For two successive days, thousands of protesters have taken to the streets in Egypt chanting hooreya, meaning "freedom." While some called for an end to the regime of President Hosni Mubarak, the cause for which most marched was political reform and economic betterment.
These are by no means the majority of Egyptians, many of whom worry about chaos and bloodshed. But their grievances are those of most people who are too afraid to act.
Just how Mr. Mubarak, 82, and the Egyptian military handles all this in the next two days will tell a lot about the prospects for the regime's future.
As the first Arab state to make peace with Israel, Egypt has much greater strategic importance to the West than Tunisia, which ousted its president in a popular revolt two weeks ago. In remarks on Tuesday, Secretary of State Hillary Clinton appeared to make clear the United States wants to see genuine change originating from the government in Egypt rather than a dramatic overthrow as occurred in Tunisia.
An uneasy calm fell over Cairo Wednesday night, and soldiers in full combat kit relaxed a bit as they stood guard around the People's Assembly, the Shura Council and other major institutions.
However, the question on everyone's mind is: What will happen Thursday?
In the capital, it was the more affluent, mostly secular people who protested. In Suez and other parts of the country, it was the poor. What they had in common was youth.
"The overwhelming number of protesters are under 25," said Hisham Kassem, former head of the Egyptian Organization for Human Rights.
"They have no real leadership and are acting spontaneously," he said. "People like me didn't see this coming."
Tuesday's first public protest was conducted on the national holiday called Police Day. It was ironic, since the police took centre stage coping with the sometimes riotous behaviour of some 20,000 to 30,000 people in Cairo and thousands of others in other cities.
"For the most part, the security forces let the people protest on Tuesday," an experienced Western diplomat said. "It was the right thing to do: to let people let off some steam.
"Then they made it clear that no protests would be tolerated" on Wednesday.
Indeed, in a pre-emptive move, the security forces scooped up hundreds of known activists hoping that would stanch the flow of protests.
It didn't completely work as two to three thousand protesters marched in Cairo on Wednesday, and were met with much more ruthless police action.
It was the same story in Alexandria and in Suez, where there were reports of a massive march at the funeral of three protesters who had been killed Tuesday. A protester and a policeman were reported to have been killed in the new confrontation.
The government has shut down the social media site Twitter, but on blogs and other sites such as Facebook, many are calling for a "day of rage" on Friday.

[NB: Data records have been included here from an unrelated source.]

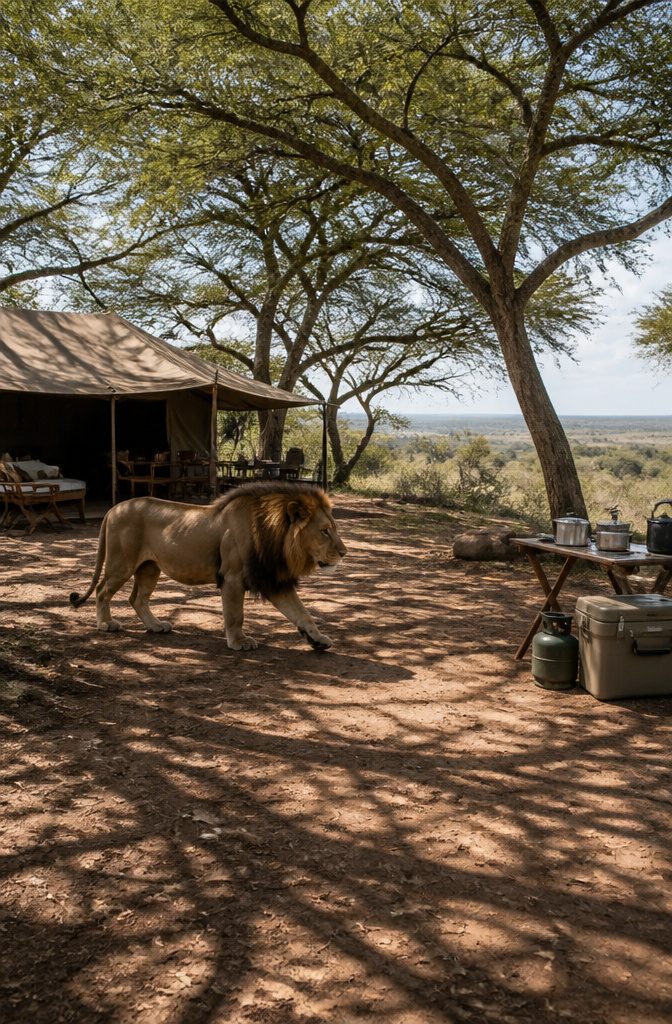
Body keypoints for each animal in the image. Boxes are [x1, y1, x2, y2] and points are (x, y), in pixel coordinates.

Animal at [69, 481, 346, 650]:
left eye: (334, 528)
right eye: (324, 531)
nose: (344, 552)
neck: (275, 536)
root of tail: (113, 508)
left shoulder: (274, 579)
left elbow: (302, 613)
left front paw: (318, 640)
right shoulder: (233, 578)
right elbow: (235, 615)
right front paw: (239, 641)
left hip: (149, 567)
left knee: (137, 599)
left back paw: (155, 626)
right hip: (122, 564)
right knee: (102, 591)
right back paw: (106, 624)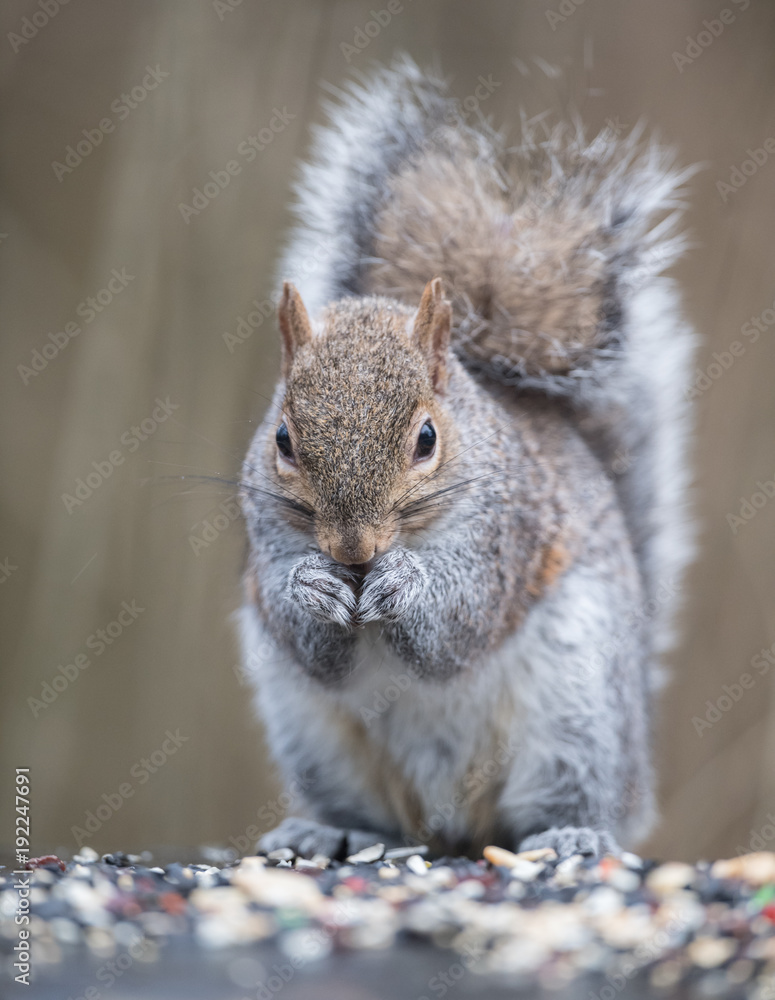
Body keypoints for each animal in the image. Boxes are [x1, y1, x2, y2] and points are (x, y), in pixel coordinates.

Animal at [237, 57, 697, 860]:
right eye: (283, 441)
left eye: (426, 438)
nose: (353, 551)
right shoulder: (263, 526)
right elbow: (306, 637)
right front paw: (311, 587)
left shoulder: (507, 532)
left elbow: (460, 623)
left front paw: (407, 583)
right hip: (312, 735)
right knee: (368, 812)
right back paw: (327, 830)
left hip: (578, 720)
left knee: (576, 803)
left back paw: (574, 835)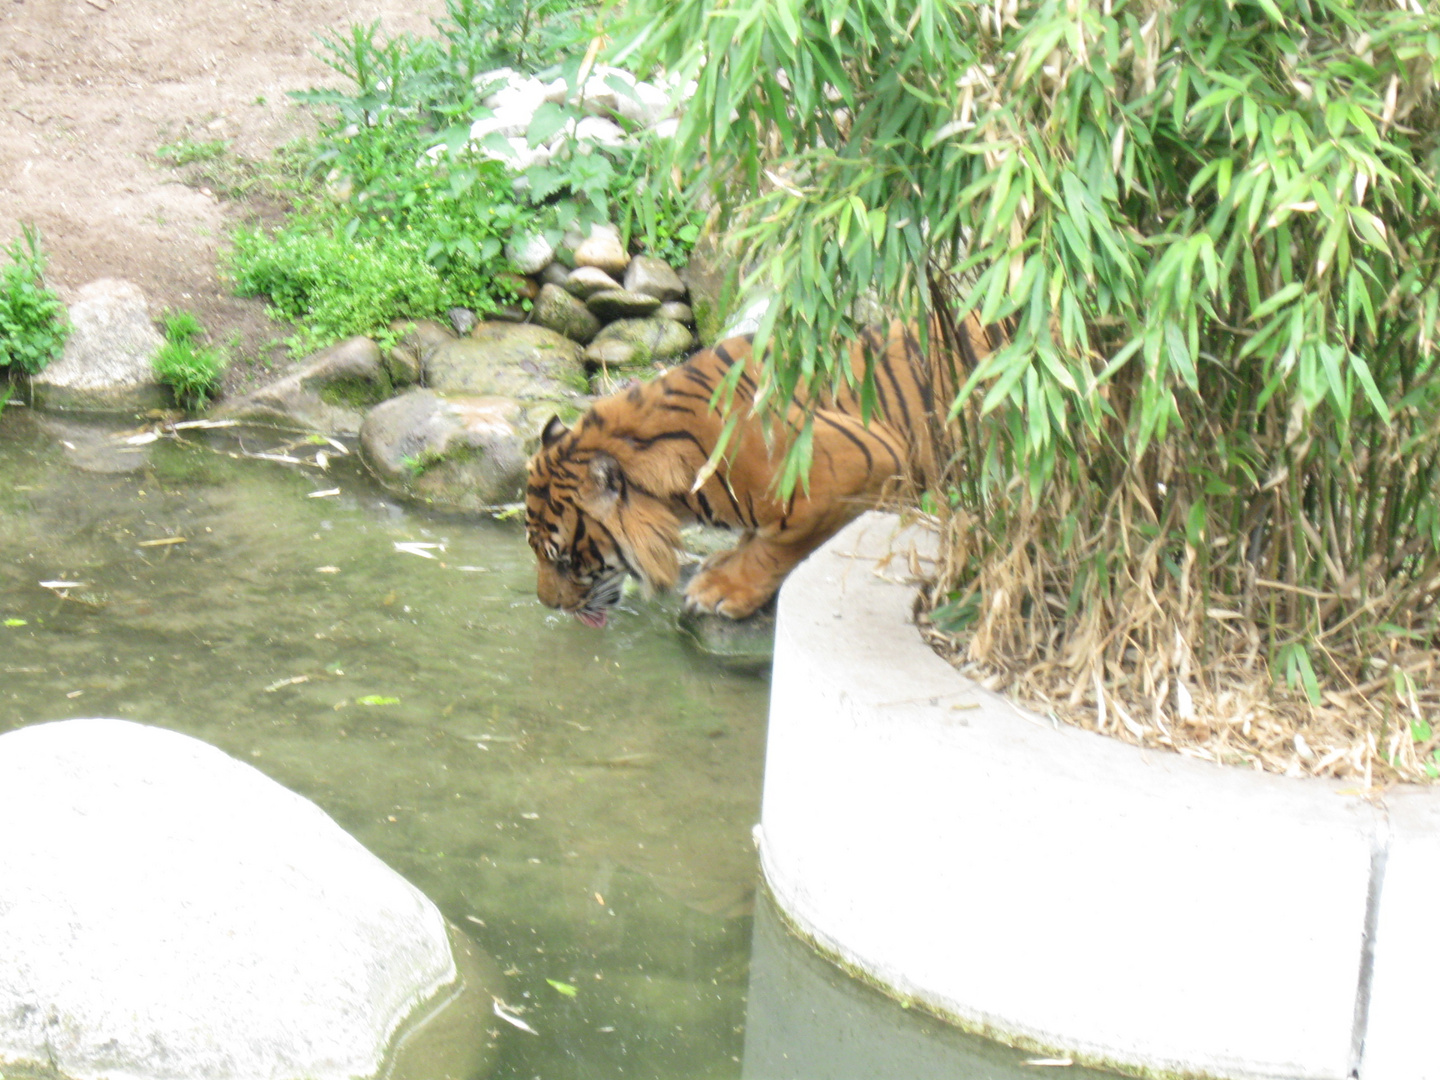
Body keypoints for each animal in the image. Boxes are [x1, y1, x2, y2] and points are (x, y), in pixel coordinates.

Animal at [524, 315, 1008, 624]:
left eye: (565, 561)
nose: (547, 605)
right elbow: (755, 536)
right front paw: (721, 560)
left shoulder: (863, 460)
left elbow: (778, 545)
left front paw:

Amr Moussa, a popular former politician and now Secretary-General of the Arab League, summed it up for reporters: "The Arab citizen is angry, is frustrated," he said. "The name of the game is reform."
For the first time, the U.S. administration signalled its concern over events in Egypt. "The Egyptian government has an important opportunity at this moment in time to implement political, economic and social reforms," Ms. Clinton said. This was in sharp contrast to Ms. Clinton's remarks Tuesday, when she said the U.S. was confident in "the stability" of Mr. Mubarak's administration.
There is good reason for concern: The U.S. has a lot invested in Egyptian stability. It provides Egypt with more money and defence equipment than any country other than Israel.
As for Israel, it worries too about what effect developments in Egypt will have on the good, if cool, relations Israel has with the most populous Arab state.
Israel counts on what are known as the moderate Arab states - Egypt, Jordan and Saudi Arabia - to quietly support it in its campaign against an increasingly powerful and influential Iran. What will a shakeup in Egypt mean to that, they wonder?
Indeed, the stakes inside Egypt have been raised.
Mr. Mubarak's credibility now is very much on the line: Can he quell the unrest without resorting to greater deadly force?
And if the President's good name is tarnished, will that not close the door on the prospect of his son, Gamal, running to succeed him in elections later this year?
Also at stake is the validity of the Muslim Brotherhood as the country's principal opposition. Though the government has blamed the group for this uprising, the marches that have gripped Egypt have had nothing to do with them.
"The people protesting these days are younger," Mr. Kassem said. "They think the Brotherhood is passé, part of the establishment."
If the Muslim Brotherhood wants to retain its position as the pre-eminent opposition movement, they will have to find a way to play a role in these events.
But the immediate challenge is to Egypt's security establishment.
Can the police hold the line? At what point will they call on the military men in combat gear to come to their aid?
"If the number of people on the streets in Cairo reaches 70,000, the Interior Ministry will be unable to cope," a security source said. "At that point, it will have to call in the army."
But will the army continue to support Mr. Mubarak, who came, himself, from the ranks of the military, as did his two predecessors? In Egypt, the military puts itself above the regime.
There are two scenarios of military intervention, Mr. Kassem said.
"In one scenario, they move in and take control; the people obey them.
"In the other scenario, the people don't obey and the army must decide whether to fire on them or not. If they choose not to fire, they then will pay a visit to the President."